==== GIVEN DATA

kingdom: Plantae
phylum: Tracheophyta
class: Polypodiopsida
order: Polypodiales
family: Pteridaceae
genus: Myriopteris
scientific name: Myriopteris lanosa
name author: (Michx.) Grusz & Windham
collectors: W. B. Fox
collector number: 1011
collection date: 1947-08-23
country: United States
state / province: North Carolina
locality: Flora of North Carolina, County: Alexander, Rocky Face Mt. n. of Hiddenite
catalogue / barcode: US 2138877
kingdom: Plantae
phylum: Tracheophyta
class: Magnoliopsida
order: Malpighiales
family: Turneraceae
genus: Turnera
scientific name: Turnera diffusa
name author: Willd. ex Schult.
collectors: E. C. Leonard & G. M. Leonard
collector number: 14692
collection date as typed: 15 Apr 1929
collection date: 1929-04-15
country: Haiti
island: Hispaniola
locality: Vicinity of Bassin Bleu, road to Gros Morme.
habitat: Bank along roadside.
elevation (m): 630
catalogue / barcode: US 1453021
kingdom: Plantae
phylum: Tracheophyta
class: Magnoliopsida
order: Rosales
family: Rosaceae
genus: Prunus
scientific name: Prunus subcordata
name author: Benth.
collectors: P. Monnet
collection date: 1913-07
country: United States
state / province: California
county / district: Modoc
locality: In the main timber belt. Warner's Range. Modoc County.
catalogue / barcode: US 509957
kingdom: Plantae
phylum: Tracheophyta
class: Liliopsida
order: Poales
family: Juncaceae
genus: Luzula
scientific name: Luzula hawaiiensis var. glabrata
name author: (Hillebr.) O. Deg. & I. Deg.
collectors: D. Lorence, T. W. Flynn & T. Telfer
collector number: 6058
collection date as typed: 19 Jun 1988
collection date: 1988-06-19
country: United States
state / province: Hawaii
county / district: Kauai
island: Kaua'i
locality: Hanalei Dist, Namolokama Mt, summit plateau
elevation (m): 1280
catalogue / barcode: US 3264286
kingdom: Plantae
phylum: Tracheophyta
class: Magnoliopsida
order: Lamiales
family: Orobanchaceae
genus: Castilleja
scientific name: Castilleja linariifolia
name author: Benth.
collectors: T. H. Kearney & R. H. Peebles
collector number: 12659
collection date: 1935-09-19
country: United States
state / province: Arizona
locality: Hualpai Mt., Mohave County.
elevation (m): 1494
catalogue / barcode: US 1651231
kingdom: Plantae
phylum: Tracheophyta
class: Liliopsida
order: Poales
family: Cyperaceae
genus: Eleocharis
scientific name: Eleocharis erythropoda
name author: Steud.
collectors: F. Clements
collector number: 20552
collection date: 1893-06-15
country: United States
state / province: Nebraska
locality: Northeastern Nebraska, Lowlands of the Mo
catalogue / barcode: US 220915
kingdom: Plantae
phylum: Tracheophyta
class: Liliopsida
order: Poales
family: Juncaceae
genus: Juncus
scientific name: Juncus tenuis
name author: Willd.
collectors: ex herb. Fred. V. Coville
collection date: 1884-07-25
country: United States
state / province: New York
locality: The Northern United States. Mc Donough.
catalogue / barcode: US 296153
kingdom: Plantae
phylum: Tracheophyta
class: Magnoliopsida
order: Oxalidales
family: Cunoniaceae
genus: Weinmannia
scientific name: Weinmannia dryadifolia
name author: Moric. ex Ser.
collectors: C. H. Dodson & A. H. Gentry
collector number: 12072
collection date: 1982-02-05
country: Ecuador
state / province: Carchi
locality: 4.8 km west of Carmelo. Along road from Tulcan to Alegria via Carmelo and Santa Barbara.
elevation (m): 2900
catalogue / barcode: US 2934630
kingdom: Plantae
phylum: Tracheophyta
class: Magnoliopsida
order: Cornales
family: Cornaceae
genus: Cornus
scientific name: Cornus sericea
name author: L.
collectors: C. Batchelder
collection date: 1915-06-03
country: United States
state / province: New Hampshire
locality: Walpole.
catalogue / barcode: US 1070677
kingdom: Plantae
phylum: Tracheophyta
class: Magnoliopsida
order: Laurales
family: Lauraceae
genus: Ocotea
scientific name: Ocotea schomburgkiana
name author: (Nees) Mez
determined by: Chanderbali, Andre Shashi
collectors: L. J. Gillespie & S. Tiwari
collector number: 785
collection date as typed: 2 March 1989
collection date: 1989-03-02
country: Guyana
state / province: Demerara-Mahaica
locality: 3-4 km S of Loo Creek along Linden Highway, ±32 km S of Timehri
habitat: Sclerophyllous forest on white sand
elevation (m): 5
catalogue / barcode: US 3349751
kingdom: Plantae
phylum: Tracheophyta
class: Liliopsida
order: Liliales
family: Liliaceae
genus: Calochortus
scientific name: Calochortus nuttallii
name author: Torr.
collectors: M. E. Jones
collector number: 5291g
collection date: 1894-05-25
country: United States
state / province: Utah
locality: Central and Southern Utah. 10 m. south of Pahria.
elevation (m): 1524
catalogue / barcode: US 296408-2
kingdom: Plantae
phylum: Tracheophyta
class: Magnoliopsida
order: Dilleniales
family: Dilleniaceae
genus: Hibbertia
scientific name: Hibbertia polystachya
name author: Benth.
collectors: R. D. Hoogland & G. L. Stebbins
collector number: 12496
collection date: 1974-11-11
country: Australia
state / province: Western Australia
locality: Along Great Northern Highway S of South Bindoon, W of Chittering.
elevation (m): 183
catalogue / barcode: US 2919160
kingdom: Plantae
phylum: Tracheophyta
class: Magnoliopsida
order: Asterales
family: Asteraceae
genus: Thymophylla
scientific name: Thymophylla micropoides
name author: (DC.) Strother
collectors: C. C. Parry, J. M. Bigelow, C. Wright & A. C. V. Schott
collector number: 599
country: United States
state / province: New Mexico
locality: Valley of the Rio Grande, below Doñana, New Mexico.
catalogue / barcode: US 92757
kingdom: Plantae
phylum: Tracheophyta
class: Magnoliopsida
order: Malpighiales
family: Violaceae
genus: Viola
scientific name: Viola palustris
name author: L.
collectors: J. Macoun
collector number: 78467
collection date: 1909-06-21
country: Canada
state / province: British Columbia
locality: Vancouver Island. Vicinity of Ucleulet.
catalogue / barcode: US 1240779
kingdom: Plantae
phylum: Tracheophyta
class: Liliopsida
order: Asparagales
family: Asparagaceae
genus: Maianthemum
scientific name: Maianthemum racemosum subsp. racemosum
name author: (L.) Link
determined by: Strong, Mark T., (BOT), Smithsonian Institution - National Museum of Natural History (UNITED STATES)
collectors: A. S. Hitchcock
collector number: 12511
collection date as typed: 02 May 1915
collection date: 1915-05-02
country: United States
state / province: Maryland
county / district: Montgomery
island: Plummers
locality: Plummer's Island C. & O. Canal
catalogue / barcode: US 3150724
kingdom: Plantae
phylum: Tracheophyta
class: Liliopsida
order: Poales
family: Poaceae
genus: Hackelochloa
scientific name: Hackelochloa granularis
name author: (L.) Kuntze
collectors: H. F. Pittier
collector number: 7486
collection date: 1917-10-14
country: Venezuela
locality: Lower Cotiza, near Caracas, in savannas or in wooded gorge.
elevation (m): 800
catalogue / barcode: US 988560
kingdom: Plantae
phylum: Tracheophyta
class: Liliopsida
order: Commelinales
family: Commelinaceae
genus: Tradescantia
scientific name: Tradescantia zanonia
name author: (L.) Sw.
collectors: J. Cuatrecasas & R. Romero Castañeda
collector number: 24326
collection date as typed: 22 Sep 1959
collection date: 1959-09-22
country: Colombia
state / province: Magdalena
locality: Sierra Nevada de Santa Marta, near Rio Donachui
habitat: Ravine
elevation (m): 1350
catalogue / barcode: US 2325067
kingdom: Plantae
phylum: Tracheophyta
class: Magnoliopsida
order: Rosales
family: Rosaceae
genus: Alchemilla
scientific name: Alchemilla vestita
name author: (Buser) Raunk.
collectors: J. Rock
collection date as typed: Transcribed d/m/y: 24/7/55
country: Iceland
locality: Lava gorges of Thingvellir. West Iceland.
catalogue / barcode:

========

* _YOUR TASK_
Echo everything from the line containing "collection date: 1915-06-03" down to the line containing "genus: Ocotea" in the rows above, both of those lines included.

* _TASK SOLUTION_
collection date: 1915-06-03
country: United States
state / province: New Hampshire
locality: Walpole.
catalogue / barcode: US 1070677
kingdom: Plantae
phylum: Tracheophyta
class: Magnoliopsida
order: Laurales
family: Lauraceae
genus: Ocotea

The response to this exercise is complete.